O governo do estado de São Paulo assinou, nesta sexta-feira (3), a posse do terreno onde ficava a Favela do Moinho, na região central da capital. Com a transferência, a administração estadual apresentou as primeiras imagens do projeto do parque que será construído no local, batizado de Parque do Moinho.
O espaço, localizado no bairro Campos Elíseos, terá 61,3 mil metros quadrados e atravessará o Viaduto Engenheiro Orlando Murgel, entre as linhas 7-Rubi, 8-Diamante e 11-Coral da malha ferroviária metropolitana. O projeto foi desenvolvido pela Companhia de Desenvolvimento Habitacional e Urbano (CDHU).
Segundo o governo paulista, o parque será voltado para lazer e convivência social. A expectativa é que, futuramente, uma nova estação de trem seja instalada em terreno vizinho, que atualmente pertence à Ceagesp e a um proprietário particular, em processo de transferência para o estado.
A assinatura da transferência encerra as tratativas entre os governos estadual e federal, que haviam firmado um acordo prevendo subsídio de R$ 250 mil por família para aquisição de imóveis. Desse valor, R$ 180 mil seriam custeados pela União e R$ 70 mil pelo estado.
Os moradores puderam escolher entre imóveis novos ou usados em qualquer município paulista. Famílias que optaram por imóveis em construção receberam auxílio-moradia de até R$ 1.200 por mês durante a transição, sendo R$ 800 pagos pelo programa Casa Paulista e R$ 400 pela Prefeitura de São Paulo.
O processo de remoção das famílias gerou embates políticos. O presidente Lula afirmou que o subsídio integral só foi possível graças ao governo federal e criticou a atuação da Polícia Militar na comunidade. Já a gestão Tarcísio de Freitas apontou demora e burocracia por parte do governo federal para liberar os recursos.

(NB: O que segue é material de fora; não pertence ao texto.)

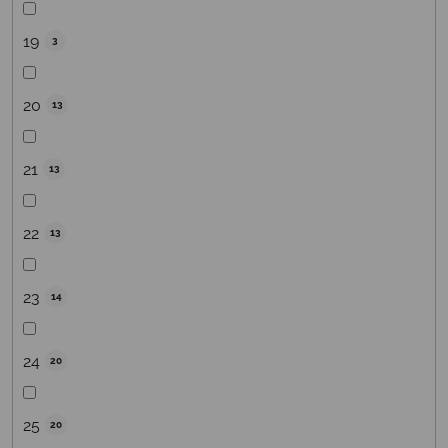
19
3
20
13
21
13
22
13
23
14
24
20
25
20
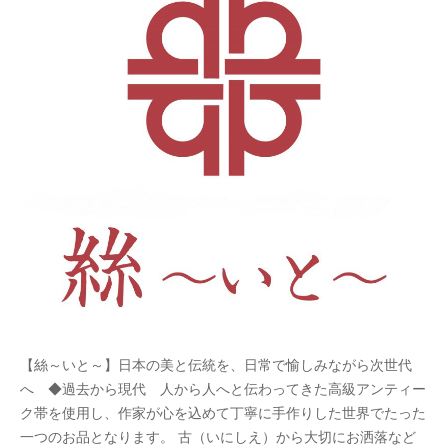
【絲～いと～】日本の美と伝統を、日常で愉しみながら次世代
へ ◆過去から現代 人から人へと伝わってきた高級アンティー
ク帯を使用し、作家が心を込めて丁寧に手作りした世界でたった
一つのお品となります。 古（いにしえ）から大切にお洒落など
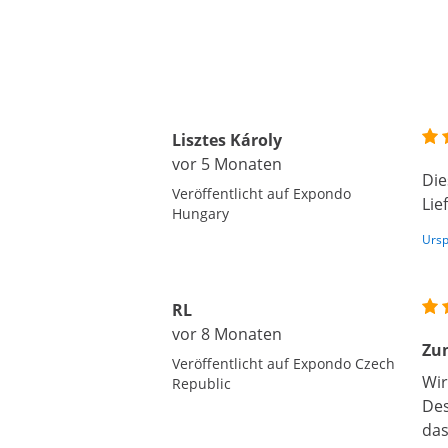
Lisztes Károly
vor 5 Monaten
Die
Veröffentlicht auf Expondo
Lie
Hungary
Ursp
RL
vor 8 Monaten
Zum
Veröffentlicht auf Expondo Czech
Wir
Republic
Des
das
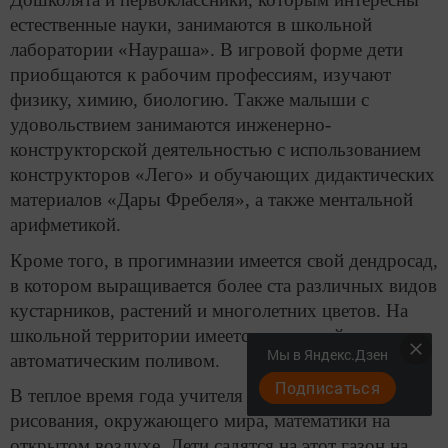
естественные науки, занимаются в школьной
лаборатории «Наураша». В игровой форме дети
приобщаются к рабочим профессиям, изучают
физику, химию, биологию. Также малыши с
удовольствием занимаются инженерно-
конструкторской деятельностью с использованием
конструкторов «Лего» и обучающих дидактических
материалов «Дары Фребеля», а также ментальной
арифметикой.
Кроме того, в прогимназии имеется свой дендросад,
в котором выращивается более ста различных видов
кустарников, растений и многолетних цветов. На
школьной территории имеется рулонный газон с
Мы в Яндекс.Дзен
автоматическим поливом.
Подписаться
В теплое время года учителя проводят уроки
рисования, окружающего мира, математики на
открытом воздухе. Дети садятся на этот газон на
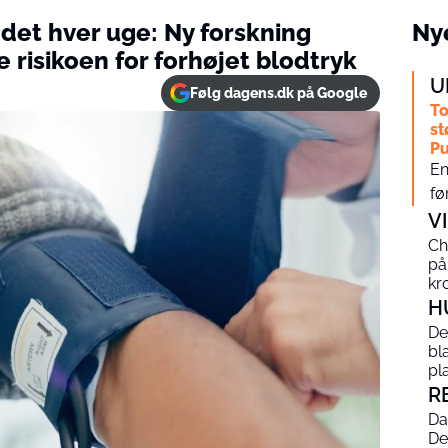
det hver uge: Ny forskning
Nye
e risikoen for forhøjet blodtryk
U
Følg dagens.dk på Google
To
st
Pu
En
fø
V
Ch
på
kr
H
De
bl
pl
R
Da
De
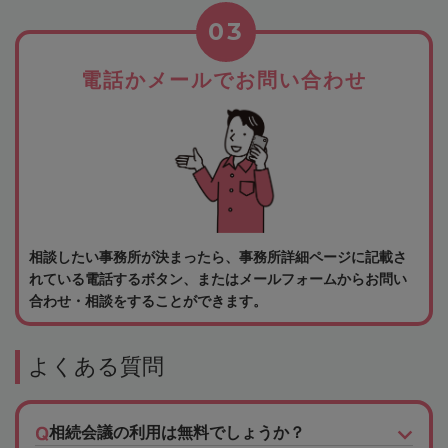
03
電話かメールでお問い合わせ
相談したい事務所が決まったら、事務所詳細ページに記載さ
れている電話するボタン、またはメールフォームからお問い
合わせ・相談をすることができます。
よくある質問
相続会議の利用は無料でしょうか？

Atualmente, mais de 627 famílias já se mudaram para moradias definitivas, segundo o governo estadual. As restantes continuam recebendo auxílio-moradia de R$ 1.200 mensais até que seus imóveis fiquem prontos ou que indiquem um imóvel para aquisição via Carta de Crédito Individual. Apenas nove famílias permanecem no local.
O futuro da Favela do Moinho mobilizou os dois governos desde o início de 2025. Em abril do ano passado, o governo estadual iniciou a retirada das primeiras famílias, o que gerou protestos que chegaram a interromper a circulação de trens na região. Houve relatos de intimidação policial, e parte da comunidade pressionou o governo federal a se posicionar.
Em maio, o governo federal anunciou uma parceria com a gestão Tarcísio para ofertar imóveis gratuitamente aos moradores de baixa renda. O acordo também prevê a restituição de valores pagos por famílias que já haviam aderido à proposta anterior da CDHU.
O governo estadual deu continuidade às remoções, que já teriam alcançado metade da favela. Internamente, a gestão Tarcísio avalia que a Caixa e o governo federal demoraram a liberar a verba, gerando insegurança entre os moradores que ainda aguardam solução habitacional.